**MATERIAL SHOWN**

^^^^^^^^

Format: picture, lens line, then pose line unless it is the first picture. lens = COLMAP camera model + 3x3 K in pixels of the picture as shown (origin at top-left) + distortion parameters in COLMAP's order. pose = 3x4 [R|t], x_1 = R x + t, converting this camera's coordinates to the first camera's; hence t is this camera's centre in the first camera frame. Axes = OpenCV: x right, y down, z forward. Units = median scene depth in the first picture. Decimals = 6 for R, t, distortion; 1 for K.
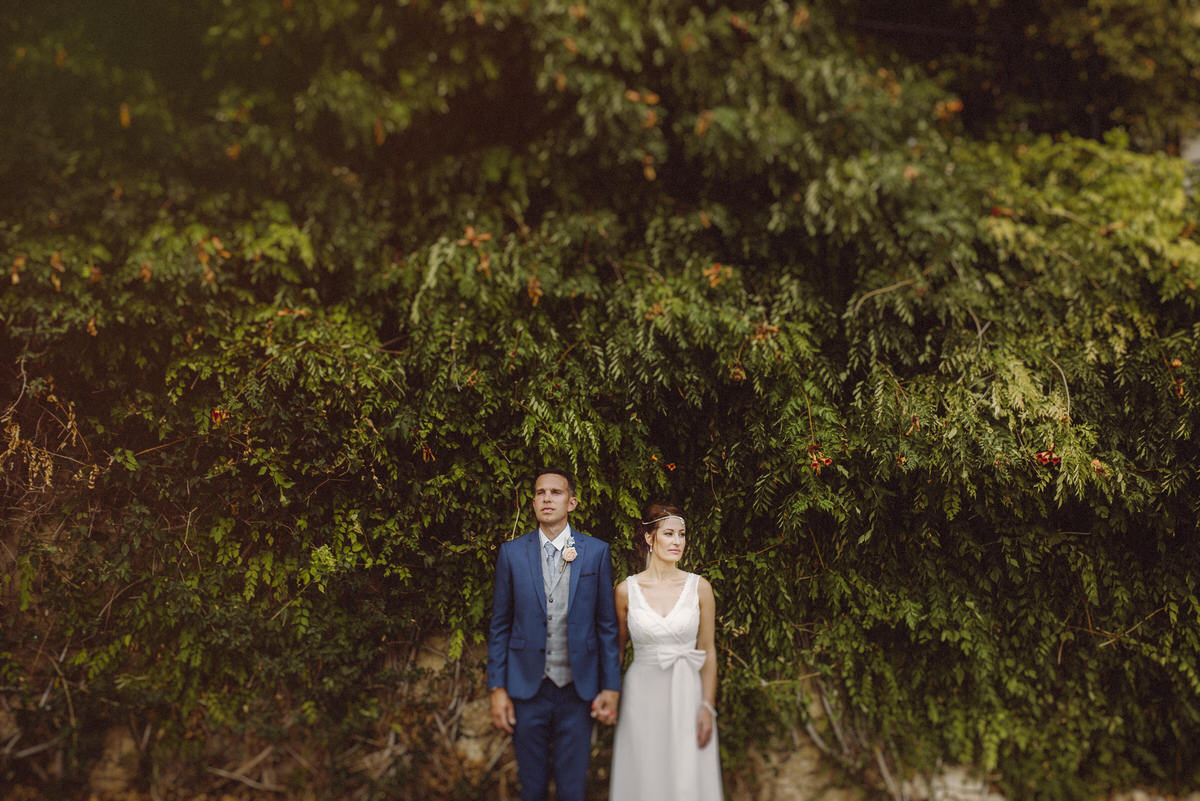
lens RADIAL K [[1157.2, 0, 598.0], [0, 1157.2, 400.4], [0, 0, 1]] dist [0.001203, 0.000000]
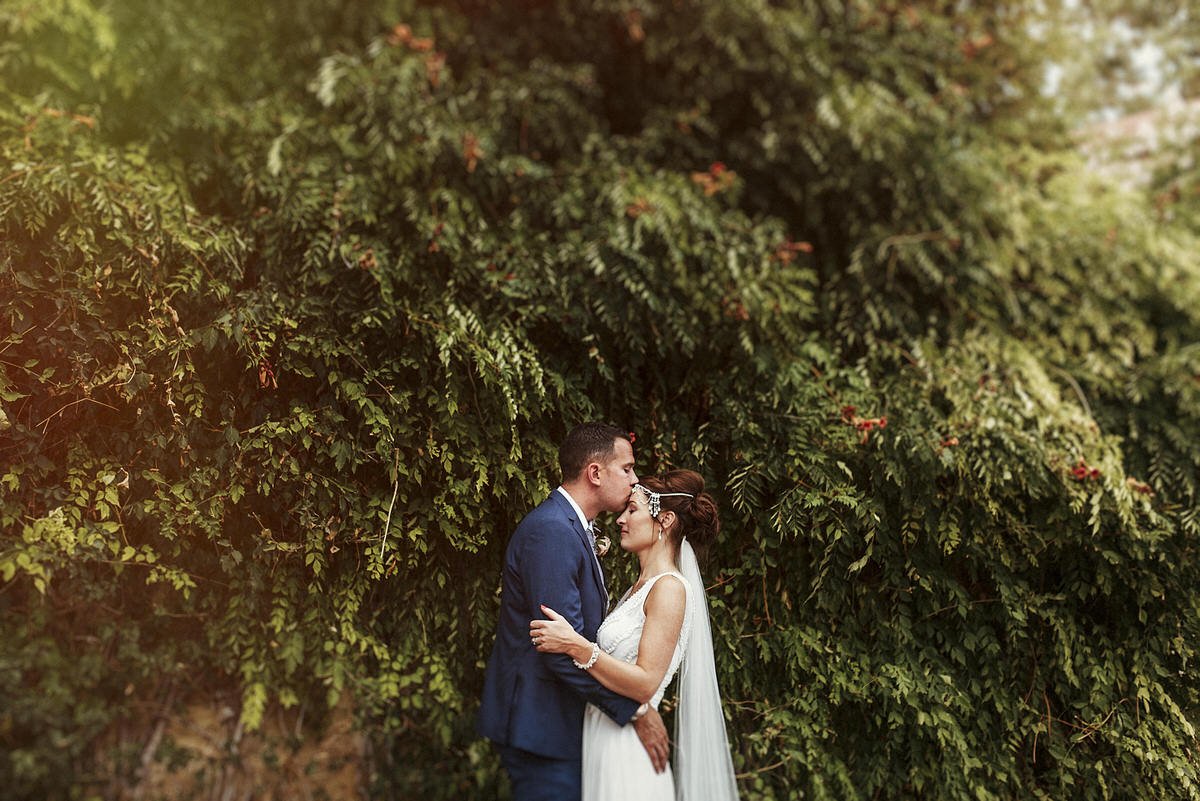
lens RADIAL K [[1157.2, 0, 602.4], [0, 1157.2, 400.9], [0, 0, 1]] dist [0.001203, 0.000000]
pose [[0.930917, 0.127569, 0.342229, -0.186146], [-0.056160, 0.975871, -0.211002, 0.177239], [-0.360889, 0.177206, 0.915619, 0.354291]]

^^^^^^^^

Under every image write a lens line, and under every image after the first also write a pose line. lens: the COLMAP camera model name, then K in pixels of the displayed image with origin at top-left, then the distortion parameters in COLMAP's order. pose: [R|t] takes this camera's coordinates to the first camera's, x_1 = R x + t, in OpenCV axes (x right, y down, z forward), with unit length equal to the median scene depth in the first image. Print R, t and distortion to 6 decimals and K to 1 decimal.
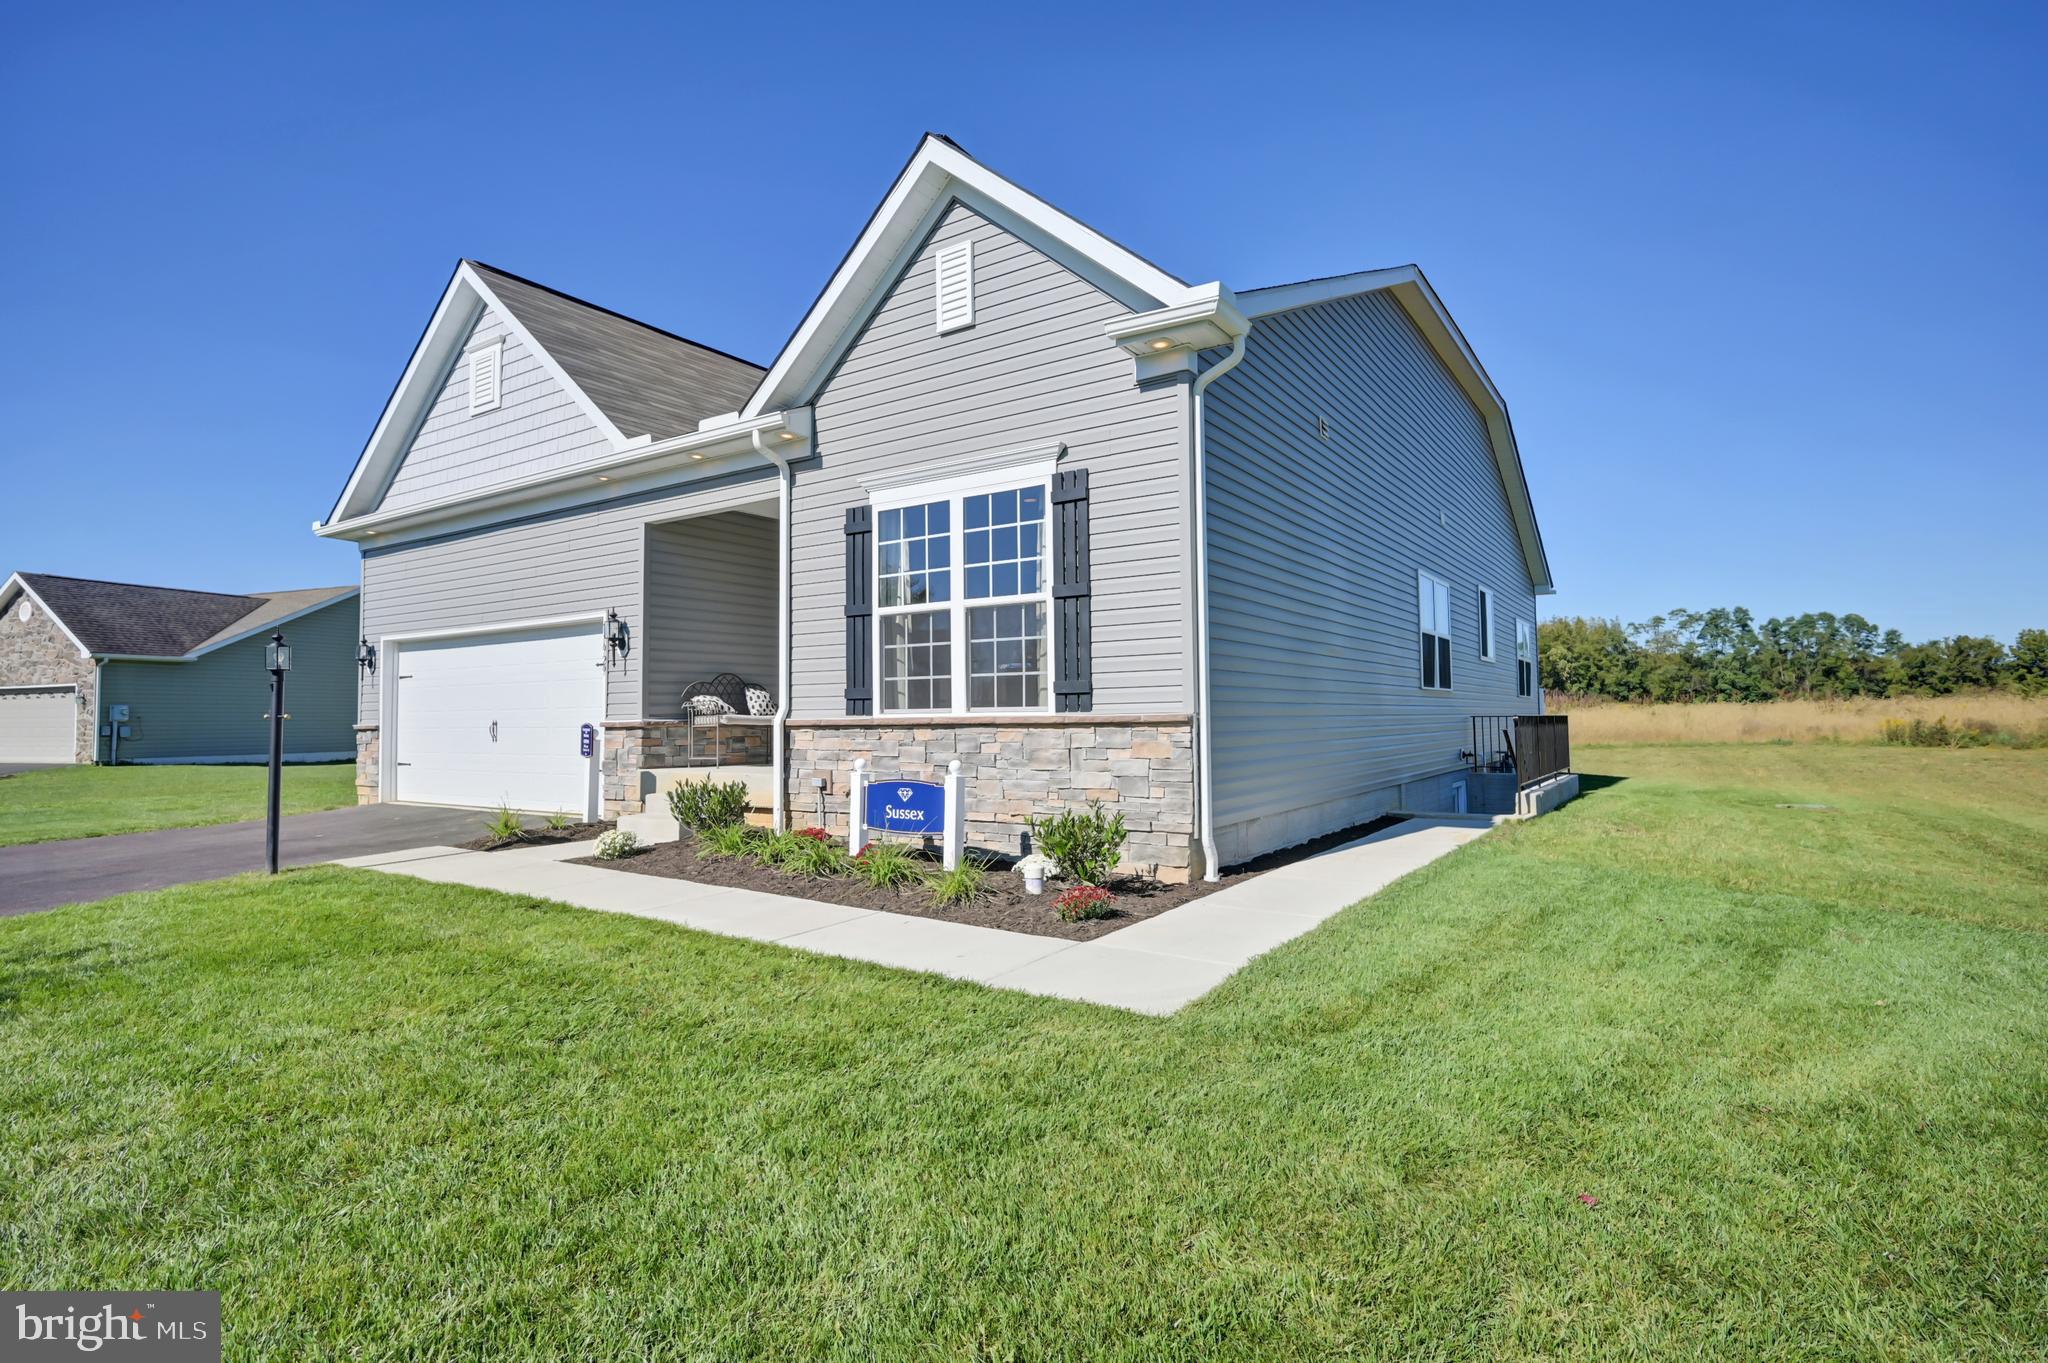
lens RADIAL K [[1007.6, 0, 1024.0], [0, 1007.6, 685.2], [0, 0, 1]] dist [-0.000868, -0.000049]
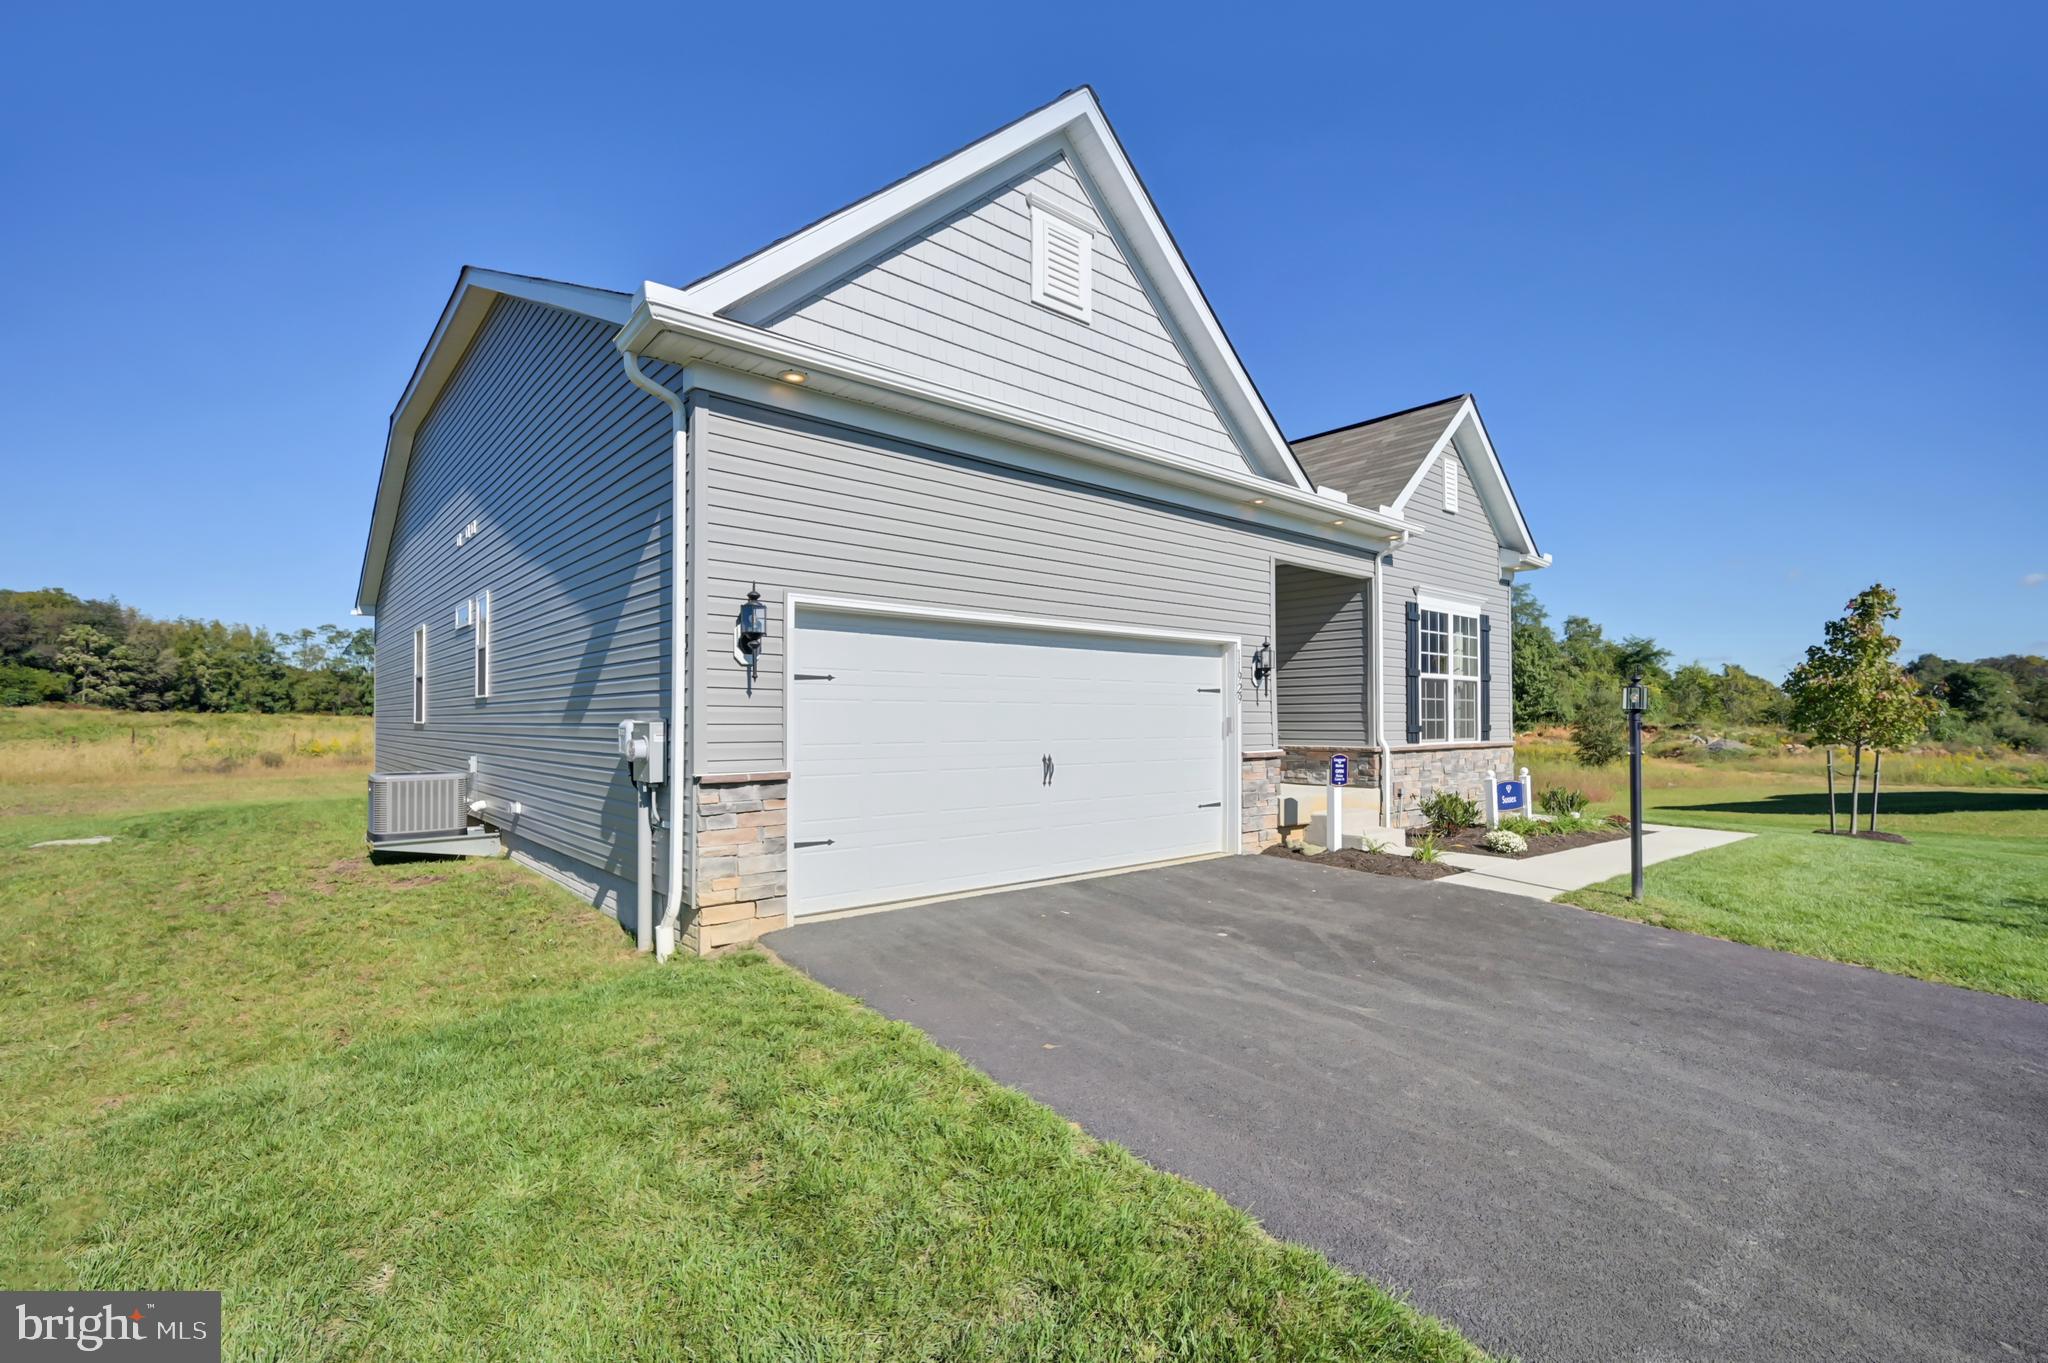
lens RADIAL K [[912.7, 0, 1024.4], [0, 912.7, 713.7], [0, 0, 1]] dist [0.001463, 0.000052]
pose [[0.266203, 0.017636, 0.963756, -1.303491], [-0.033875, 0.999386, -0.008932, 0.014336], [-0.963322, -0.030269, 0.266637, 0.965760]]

^^^^^^^^

Rewrite the lines from the one containing "Format: picture, lens" through the one containing "0.177206, 0.915619, 0.354291]]", inclusive, changing "pose line" to "extrinsics line" and keeping everything else the same. Leave the pictures out of your answer.

**ANSWER SPACE**
Format: picture, lens line, then extrinsics line unless it is the first picture. lens = COLMAP camera model + 3x3 K in pixels of the picture as shown (origin at top-left) + distortion parameters in COLMAP's order. pose = 3x4 [R|t], x_1 = R x + t, converting this camera's coordinates to the first camera's; hence t is this camera's centre in the first camera frame. Axes = OpenCV: x right, y down, z forward. Units = median scene depth in the first picture. Decimals = 6 for R, t, distortion; 1 for K.
lens RADIAL K [[1157.2, 0, 598.0], [0, 1157.2, 400.4], [0, 0, 1]] dist [0.001203, 0.000000]
lens RADIAL K [[1157.2, 0, 602.4], [0, 1157.2, 400.9], [0, 0, 1]] dist [0.001203, 0.000000]
pose [[0.930917, 0.127569, 0.342229, -0.186146], [-0.056160, 0.975871, -0.211002, 0.177239], [-0.360889, 0.177206, 0.915619, 0.354291]]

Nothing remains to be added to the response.